Joe took his hat off, shaking his head. “Marion, Marion,” he said, and he walked toward her and rested a hand on her leg. “You know what you did to the girls. The girls are gone. And now he’s fixed it so we can take them away.”
“Take them away?”
“I had planned that we would take them to the desert and bury them. But after some conversations with Mr. Worth, who is very familiar with those roadways for his businesses, well, he said it was foolhardy. The highway patrol are a constant presence on those roads. The more distance, the better. So we need to get them far away, Marion. Do you see? This is where we need your sweet face.”

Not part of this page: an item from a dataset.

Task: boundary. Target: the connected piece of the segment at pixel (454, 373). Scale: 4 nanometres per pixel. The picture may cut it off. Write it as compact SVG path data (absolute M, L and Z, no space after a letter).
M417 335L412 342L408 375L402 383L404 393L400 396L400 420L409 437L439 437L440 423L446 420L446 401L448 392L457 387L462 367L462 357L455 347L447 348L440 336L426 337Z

He sat down on the bed beside her, taking care not to brush against her hand, nor let the bloody dish towel touch his suit. “I am sorry for my coldness before, Marion, you must see. You are mine and I will protect you. You will see what I have done for you. For us both.”
He helped her to her feet and guided her to the living room, air heavy with bleach, making her stomach spiral.
ALL SHE COULD THINK of was Louise buried six feet deep in the desert, body weighted with rocks. Ginny’s candied mouth open, caught, midcry, and filled brimful with glittering sand.